My previous writings on Uncharted 3 ranked it just below its predecessor, but this most-recent playthrough has me reconsidering.

Particularly, I'm re-thinking takes like there aren't as many standout "Uncharted" moments and pacing is kind of wacky. Yes, this round of adventuring sees Nate and his crew racking up a crazy amount of air-miles, and none of their destinations have quite the gravitas of Nepal or Shambhala...

But the other side of that coin is a considerable accumulation of "postcard moments." The burning chateau, the night-time fortress incursion, escaping a sinking ship, air-dropping into the desert, a horseback convoy chase; sure, Ubar itself isn't all that impressive, but the journey there has plenty of vivid set-pieces that make this adventure a memorable one.

And my anecdotal impression - that is, not a conclusion I've decisively measured - is that Naughty Dog (or perhaps Bluepoint) did a better job of facilitating the "Explorer" playstyle this time around. Generally speaking, Uncharted 3's combat encounters felt lighter in terms of tiresome bodycount, having fewer waves of mooks to senselessly mow down. Still enough to classify Nathan Drake as a bloodthirsty warlord, but, making positive progress.

On the other hand, I also encountered more-frequent frustrations with unclear parkour directions than in the last game. Especially in several Crash Bandicoot-esque "running towards the camera" chases which, just, come on guys -- some thrilling screenshots of Nate's "oh no" face aren't worth so many die-and-retry loops caused by invisible obstacles.

At this point in the franchise, though, trying to rank Uncharted 2 and 3 against each other is basically futile. We know that the fourth game out-classes them both.

Progress: Finished on Explorer, again.

Rating: Good

My recent backlog-burning has been going pretty "Meh", so I'd been looking forward to playing a good game again. And Uncharted 2 delivers well-enough.
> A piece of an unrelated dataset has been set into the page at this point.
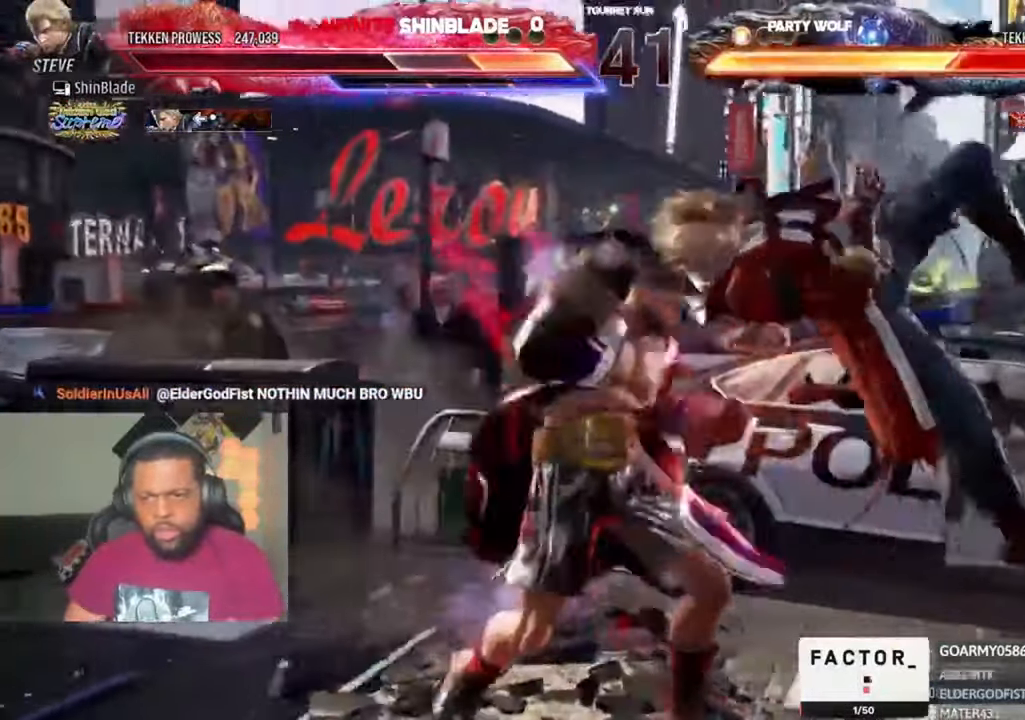
{"buttons": ["DPAD_LEFT"], "left_stick": "center", "right_stick": "center", "events": [[66, "SQUARE", "up"], [100, "SQUARE", "down"], [200, "SQUARE", "up"], [366, "SQUARE", "down"], [433, "SQUARE", "up"]]}
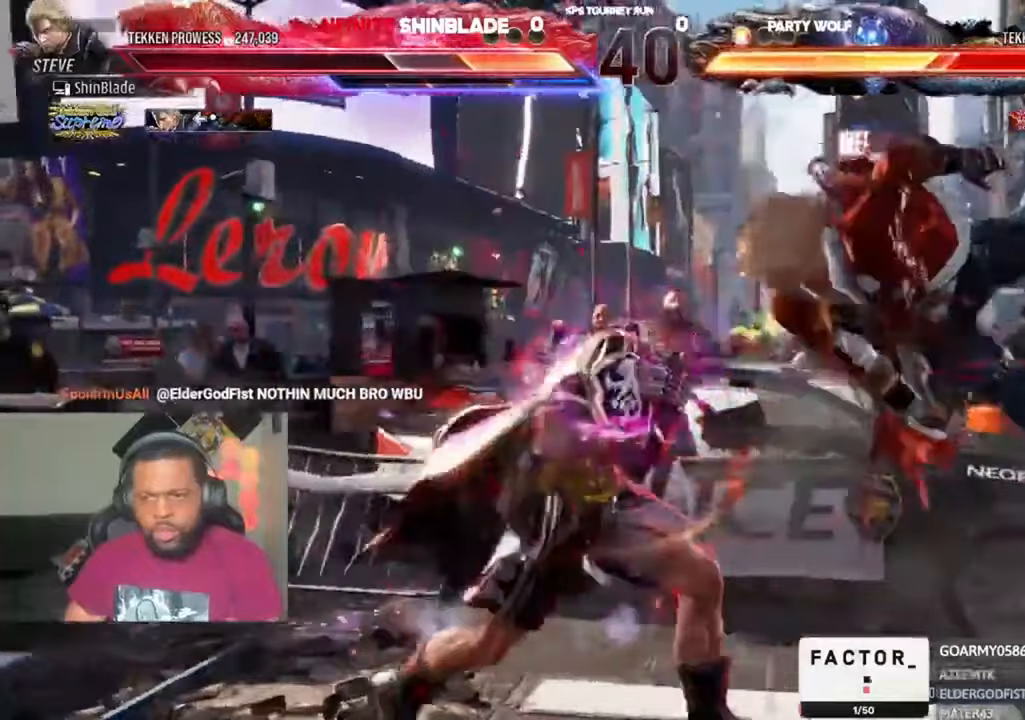
{"buttons": ["DPAD_LEFT"], "left_stick": "center", "right_stick": "center", "events": [[400, "SQUARE", "down"], [500, "SQUARE", "up"]]}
The PS4 Collection's graphical update is still looking good five years on, and Naughty Dog's banter-filled storytelling is still top-notch, even if the dissonance is hard to ignore.

On the flip side, while I've long been "over" Uncharted's combat - I switch to the Explorer difficulty by default - the amount of it is more groan-inducing than I'd remembered. Drake's body count is just absurd, and pumping round after round into wave after wave of enemy goons becomes a distracting chore between story beats.

And while the climbing and parkouring controls mostly work well, the moments when they don't stand out. Especially since the last few areas of the game seem to have so many of those moments. Unclear map directions and misleading climbing cues may be non-critical shortcomings, but they're shortcomings just the same.

I still love how the Uncharted franchise channels the spirit of Indiana Jones-style globe-trotting adventure, but as the series has aged, I'm not sure if Among Thieves is as critical an entry as it once was. I skipped over the first game for this round of replays; next time, I might skip the second, too.

Progress: Finished on Explorer, again.